▸ **Required work**:
1. In the survival forest excerpt, do these statements agree with the text? Answer yes or no for each and quote the words that decide it. (a) An interaction was kept only when the effects of both A and B on survival were significant at p < 0.05. (b) Thinning made the computation harder. (c) The thinned survival forest was the basis for the dynamic path modeling.
2. Copy everything in the survival forest excerpt from "Selecting dynamic path" down to "gene and survival.".
3. According to the survival forest excerpt, which model was fitted to the gene expression data for each interaction AB?

Selecting dynamic path models. This figure shows a description of the dynamic path model selection procedure. A, B, ... represent gene A, gene B, .... Arrows indicate interactions between genes or between gene and survival.

Thinning the survival forest for possible indirect effects

Since our purpose was to identify transcription factors with one or more indirect effects on survival, in addition to direct effects, we deleted all genes where significant indirect effects were unlikely. This selection was based on the likelihood of finding evidence of indirect effects (Figure 2). For each interaction AB the additive hazard regression model with A and B as covariates and survival as response was fitted to the gene expression data. We chose the interactions for which both the effects of A and B on survival were significant at p < 0.05 and dropped other links. This was done because the interaction AB, for which both A and B influence survival, gives the potential for an indirect effect of A through B in addition to the direct effect of A on survival. The selection procedure, therefore, reduced the survival forest to a collection of interaction networks for which the expression of all genes was significantly correlated with survival. Thinning also leads to a computational advantage. This 'thinned survival forest' formed the basis for the dynamic path modeling.

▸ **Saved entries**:

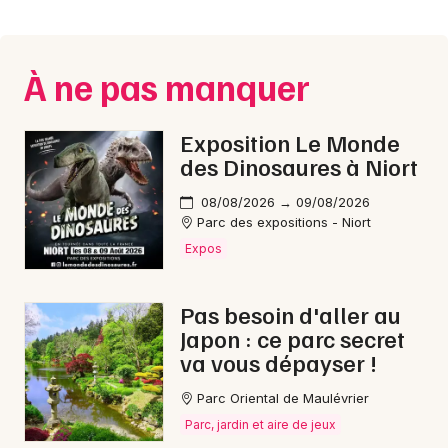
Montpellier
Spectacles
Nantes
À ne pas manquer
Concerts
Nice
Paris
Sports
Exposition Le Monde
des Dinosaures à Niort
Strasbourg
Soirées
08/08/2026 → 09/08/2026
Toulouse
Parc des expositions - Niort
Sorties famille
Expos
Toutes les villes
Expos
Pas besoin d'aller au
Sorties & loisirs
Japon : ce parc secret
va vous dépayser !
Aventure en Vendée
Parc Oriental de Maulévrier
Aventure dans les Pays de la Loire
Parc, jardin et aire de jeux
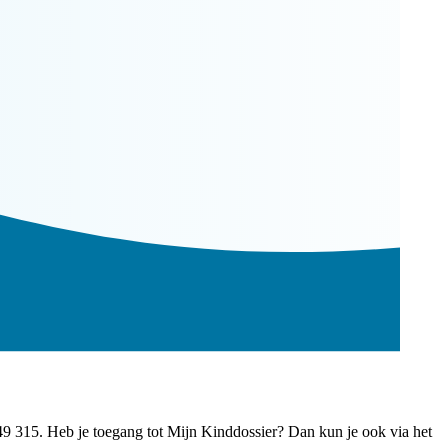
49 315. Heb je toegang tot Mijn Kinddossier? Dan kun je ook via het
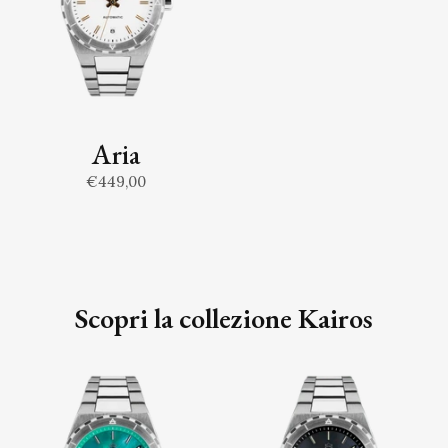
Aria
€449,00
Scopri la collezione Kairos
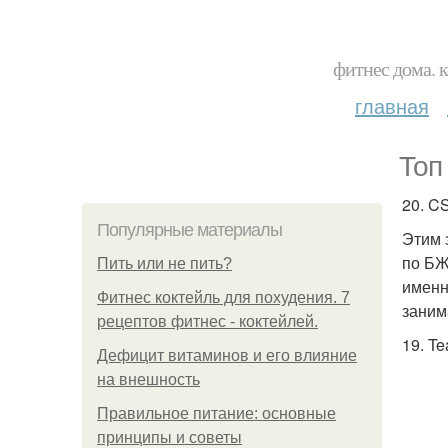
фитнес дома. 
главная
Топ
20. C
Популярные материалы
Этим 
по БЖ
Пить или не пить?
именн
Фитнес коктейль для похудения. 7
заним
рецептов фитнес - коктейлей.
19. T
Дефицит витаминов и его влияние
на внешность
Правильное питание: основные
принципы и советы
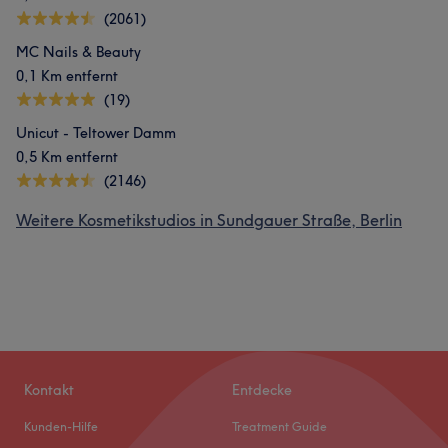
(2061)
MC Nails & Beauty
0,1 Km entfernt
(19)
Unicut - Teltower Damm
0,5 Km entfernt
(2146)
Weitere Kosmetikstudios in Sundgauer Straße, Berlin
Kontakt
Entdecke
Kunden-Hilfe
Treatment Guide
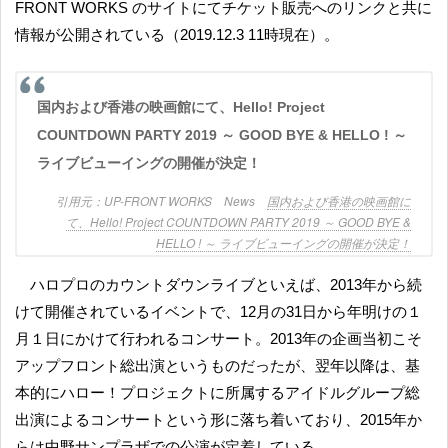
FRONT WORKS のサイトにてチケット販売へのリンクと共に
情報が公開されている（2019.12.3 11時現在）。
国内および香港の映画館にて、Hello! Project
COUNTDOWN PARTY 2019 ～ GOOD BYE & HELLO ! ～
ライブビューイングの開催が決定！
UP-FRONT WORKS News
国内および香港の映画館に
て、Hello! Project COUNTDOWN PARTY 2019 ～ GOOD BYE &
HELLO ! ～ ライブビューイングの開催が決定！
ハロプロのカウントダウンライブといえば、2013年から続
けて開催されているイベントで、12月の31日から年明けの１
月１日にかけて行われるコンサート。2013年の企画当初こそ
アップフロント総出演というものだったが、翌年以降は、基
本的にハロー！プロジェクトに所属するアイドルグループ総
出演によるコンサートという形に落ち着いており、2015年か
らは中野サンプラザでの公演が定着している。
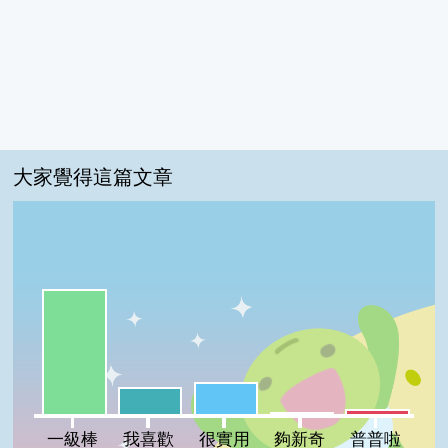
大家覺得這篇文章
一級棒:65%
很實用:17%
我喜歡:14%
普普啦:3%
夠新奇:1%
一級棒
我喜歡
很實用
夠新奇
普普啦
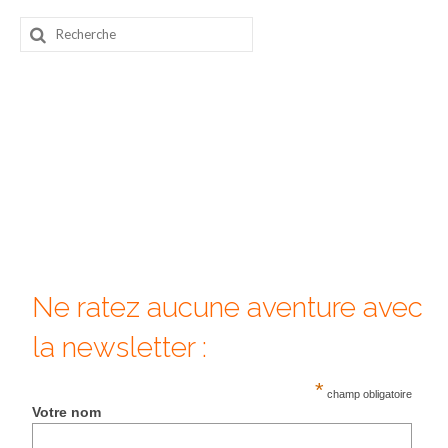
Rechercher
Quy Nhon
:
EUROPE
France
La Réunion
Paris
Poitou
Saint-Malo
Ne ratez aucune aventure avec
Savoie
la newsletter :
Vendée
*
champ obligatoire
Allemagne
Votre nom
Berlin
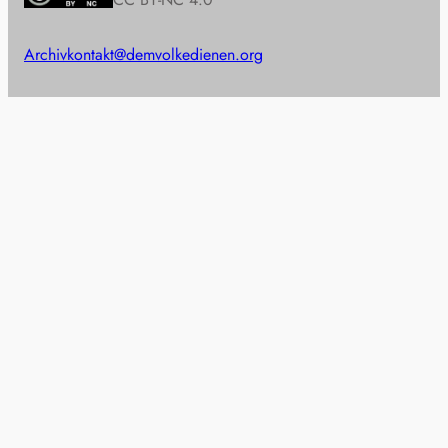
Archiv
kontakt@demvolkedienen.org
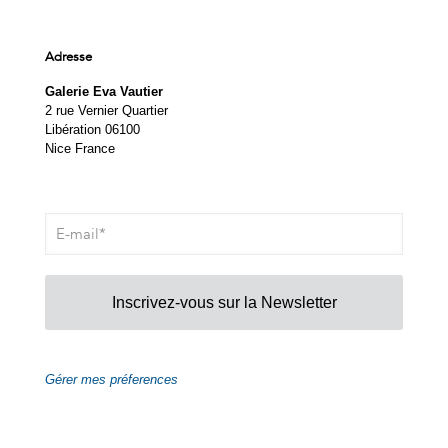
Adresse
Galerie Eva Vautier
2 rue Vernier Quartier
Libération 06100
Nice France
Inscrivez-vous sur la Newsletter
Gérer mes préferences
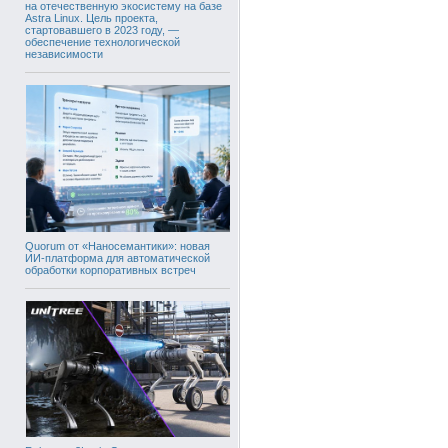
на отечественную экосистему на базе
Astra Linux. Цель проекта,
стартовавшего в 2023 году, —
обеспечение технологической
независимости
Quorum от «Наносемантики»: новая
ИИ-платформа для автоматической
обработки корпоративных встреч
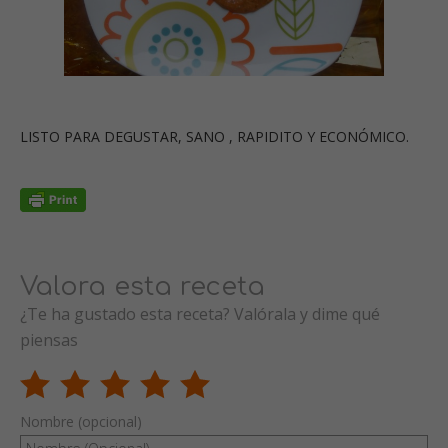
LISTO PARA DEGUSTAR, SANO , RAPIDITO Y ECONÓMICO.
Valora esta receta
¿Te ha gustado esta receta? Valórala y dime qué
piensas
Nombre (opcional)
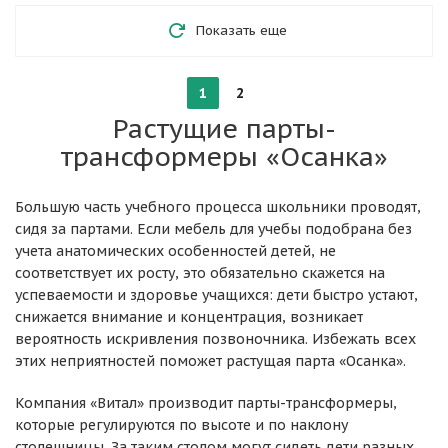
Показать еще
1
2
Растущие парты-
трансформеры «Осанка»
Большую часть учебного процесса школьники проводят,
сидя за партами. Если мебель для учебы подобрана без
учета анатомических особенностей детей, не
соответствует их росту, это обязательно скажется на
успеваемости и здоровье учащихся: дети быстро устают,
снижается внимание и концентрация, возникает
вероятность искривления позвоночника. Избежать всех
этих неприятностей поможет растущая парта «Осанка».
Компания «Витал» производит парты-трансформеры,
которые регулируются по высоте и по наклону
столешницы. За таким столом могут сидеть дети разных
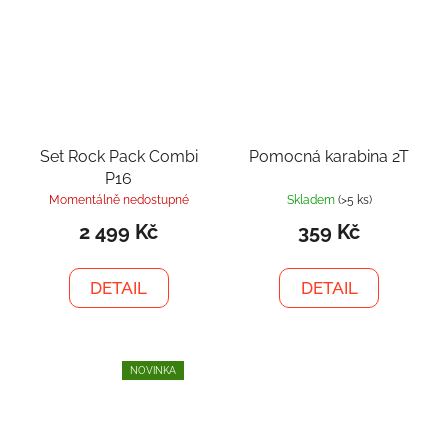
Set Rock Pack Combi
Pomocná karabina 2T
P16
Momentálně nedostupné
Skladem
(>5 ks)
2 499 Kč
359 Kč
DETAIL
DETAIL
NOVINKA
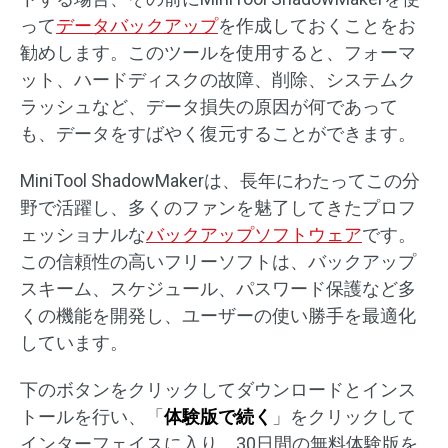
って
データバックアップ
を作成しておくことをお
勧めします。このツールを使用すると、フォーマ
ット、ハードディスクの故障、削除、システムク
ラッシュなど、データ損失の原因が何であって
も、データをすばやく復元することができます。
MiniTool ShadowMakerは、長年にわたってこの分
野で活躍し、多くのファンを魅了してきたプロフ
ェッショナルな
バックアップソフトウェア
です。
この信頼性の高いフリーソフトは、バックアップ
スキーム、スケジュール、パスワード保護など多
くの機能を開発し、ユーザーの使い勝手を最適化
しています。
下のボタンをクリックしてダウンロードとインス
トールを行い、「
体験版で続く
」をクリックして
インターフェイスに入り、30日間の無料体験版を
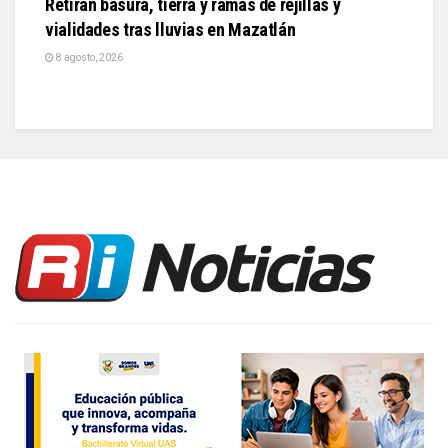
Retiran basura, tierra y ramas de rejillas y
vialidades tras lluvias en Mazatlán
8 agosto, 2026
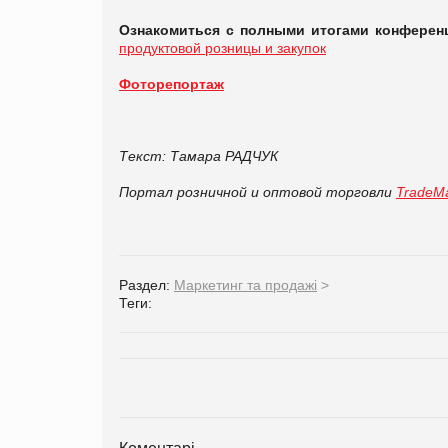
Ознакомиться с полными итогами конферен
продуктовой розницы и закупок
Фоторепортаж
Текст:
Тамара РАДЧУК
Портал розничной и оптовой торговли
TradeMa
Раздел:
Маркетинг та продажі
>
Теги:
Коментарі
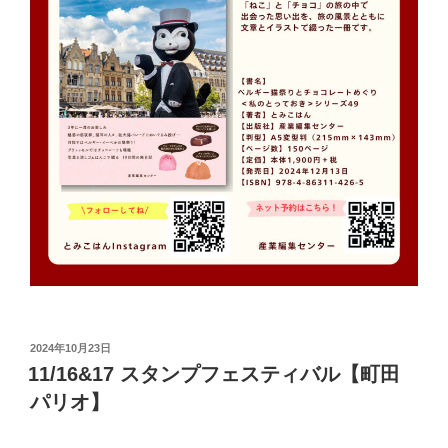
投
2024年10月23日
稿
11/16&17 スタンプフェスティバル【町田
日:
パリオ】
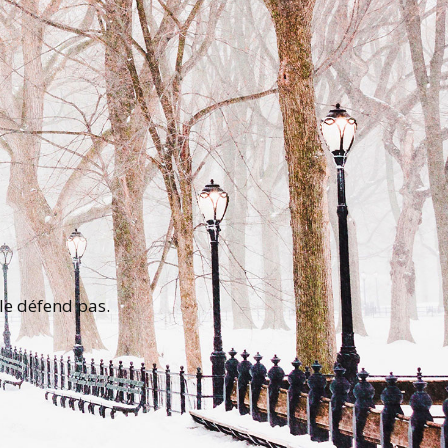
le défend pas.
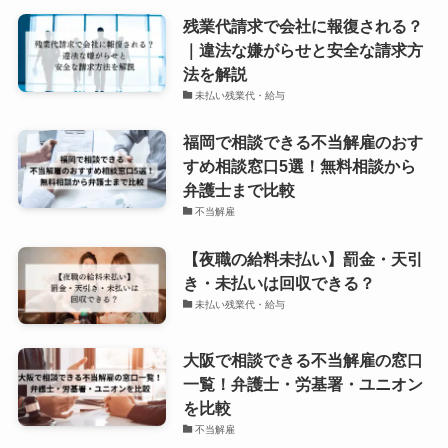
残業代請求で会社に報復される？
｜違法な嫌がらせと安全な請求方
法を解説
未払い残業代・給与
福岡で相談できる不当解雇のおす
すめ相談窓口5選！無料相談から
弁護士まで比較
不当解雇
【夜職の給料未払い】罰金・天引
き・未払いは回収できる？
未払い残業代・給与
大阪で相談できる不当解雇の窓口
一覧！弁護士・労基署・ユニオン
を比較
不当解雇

▸ **Answers for each item**:
1.
(a) Yes: "We chose the interactions for which both the effects of A and B on survival were significant at p < 0.05 and dropped other links."
(b) No: "Thinning also leads to a computational advantage."
(c) Yes: "This 'thinned survival forest' formed the basis for the dynamic path modeling."

2.
Selecting dynamic path models. This figure shows a description of the dynamic path model selection procedure. A, B, ... represent gene A, gene B, .... Arrows indicate interactions between genes or between gene and survival.

3. The additive hazard regression model, with A and B as covariates and survival as the response.